Stored data
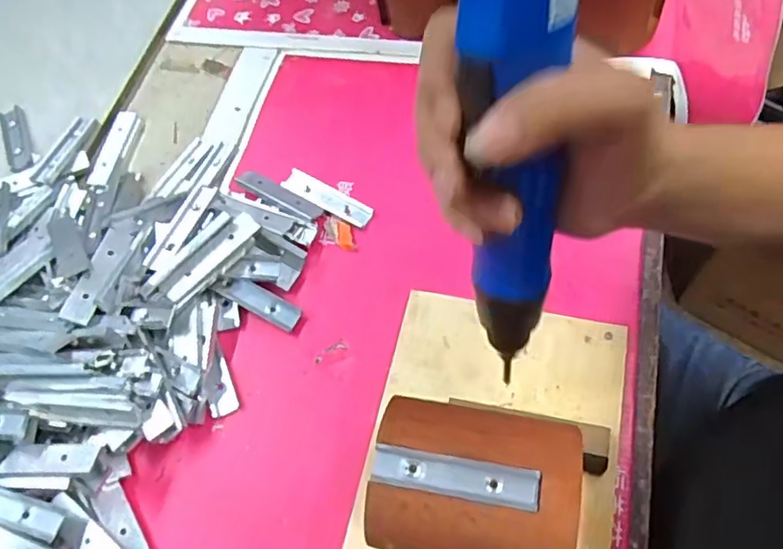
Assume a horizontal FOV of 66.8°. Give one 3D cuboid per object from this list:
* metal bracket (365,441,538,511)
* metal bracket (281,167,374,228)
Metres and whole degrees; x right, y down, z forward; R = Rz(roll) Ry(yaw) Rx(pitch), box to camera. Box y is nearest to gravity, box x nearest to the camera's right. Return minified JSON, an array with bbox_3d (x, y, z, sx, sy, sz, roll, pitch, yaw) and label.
[{"bbox_3d":[0.029,0.095,0.279,0.078,0.005,0.017,8,62,9],"label":"metal bracket"},{"bbox_3d":[-0.050,-0.061,0.467,0.078,0.004,0.020,29,69,19],"label":"metal bracket"}]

* [What you are asked to do]:
The entries above should be retyped word for word, with all pictures omitted.

* [Result]:
Assume a horizontal FOV of 66.8°. Give one 3D cuboid per object from this list:
* metal bracket (365,441,538,511)
* metal bracket (281,167,374,228)
Metres and whole degrees; x right, y down, z forward; R = Rz(roll) Ry(yaw) Rx(pitch), box to camera. Box y is nearest to gravity, box x nearest to the camera's right. Return minified JSON, an array with bbox_3d (x, y, z, sx, sy, sz, roll, pitch, yaw) and label.
[{"bbox_3d":[0.029,0.095,0.279,0.078,0.005,0.017,8,62,9],"label":"metal bracket"},{"bbox_3d":[-0.050,-0.061,0.467,0.078,0.004,0.020,29,69,19],"label":"metal bracket"}]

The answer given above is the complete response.